From the first line of the entries below through the line bearing "worship next to", write out each line exactly. Omit pictures.
=== Information ===
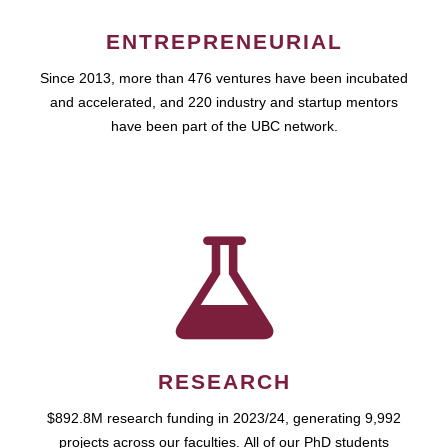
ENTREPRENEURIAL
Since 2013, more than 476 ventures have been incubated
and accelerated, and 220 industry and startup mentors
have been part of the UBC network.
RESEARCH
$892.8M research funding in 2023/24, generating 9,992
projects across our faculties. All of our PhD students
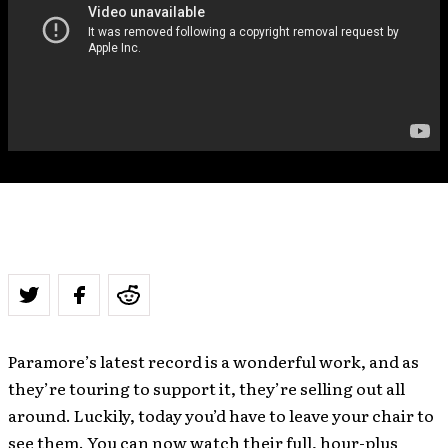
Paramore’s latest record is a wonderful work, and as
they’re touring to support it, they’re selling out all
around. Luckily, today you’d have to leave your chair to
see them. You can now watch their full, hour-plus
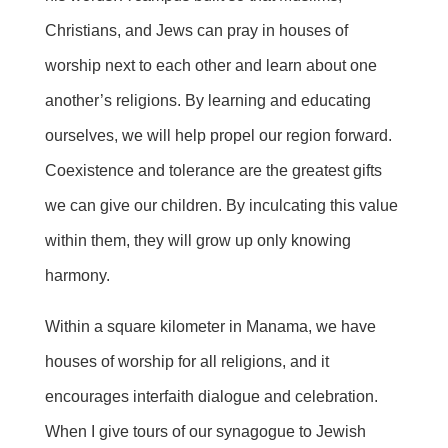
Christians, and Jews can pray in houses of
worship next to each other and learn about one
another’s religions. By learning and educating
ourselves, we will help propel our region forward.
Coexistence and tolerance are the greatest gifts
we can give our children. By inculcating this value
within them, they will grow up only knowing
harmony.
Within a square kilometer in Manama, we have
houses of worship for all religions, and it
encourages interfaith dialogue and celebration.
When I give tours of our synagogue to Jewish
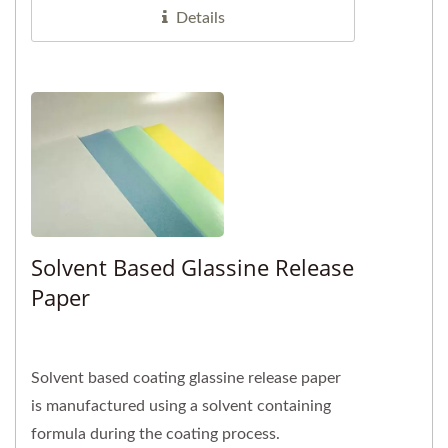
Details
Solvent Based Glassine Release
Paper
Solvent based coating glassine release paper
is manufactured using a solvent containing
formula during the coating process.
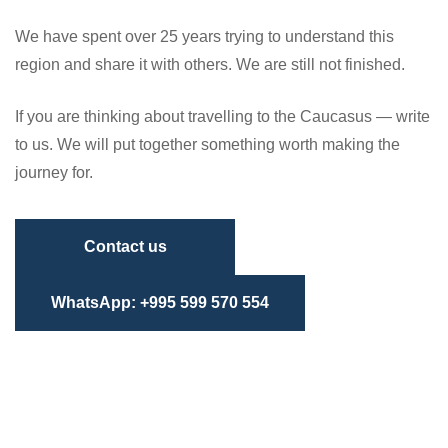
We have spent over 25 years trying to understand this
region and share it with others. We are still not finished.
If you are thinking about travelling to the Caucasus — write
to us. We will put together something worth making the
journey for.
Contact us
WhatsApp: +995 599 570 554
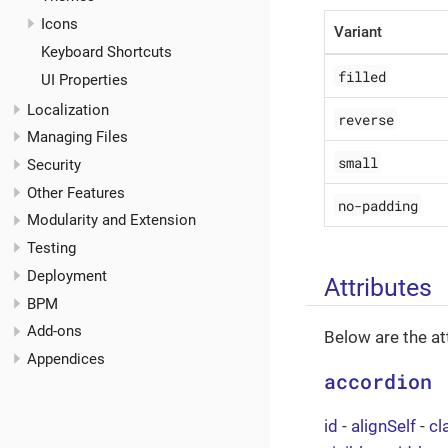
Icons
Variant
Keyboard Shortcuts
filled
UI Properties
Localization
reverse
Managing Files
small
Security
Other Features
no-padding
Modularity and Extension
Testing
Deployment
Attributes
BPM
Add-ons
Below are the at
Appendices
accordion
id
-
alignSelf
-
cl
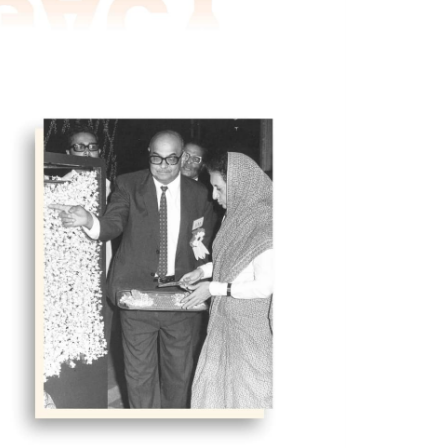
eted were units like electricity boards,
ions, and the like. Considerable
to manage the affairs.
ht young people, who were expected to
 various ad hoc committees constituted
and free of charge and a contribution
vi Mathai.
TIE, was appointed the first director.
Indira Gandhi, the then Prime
===
### Task answer
ENTREPRENEURIAL
Since 2013, more than 476 ventures have been incubated
and accelerated, and 220 industry and startup mentors
have been part of the UBC network.
RESEARCH
$892.8M research funding in 2023/24, generating 9,992
projects across our faculties. All of our PhD students
Paramore’s latest record is a wonderful work, and as
they’re touring to support it, they’re selling out all
around. Luckily, today you’d have to leave your chair to
see them. You can now watch their full, hour-plus
Christians, and Jews can pray in houses of
worship next to each other and learn about one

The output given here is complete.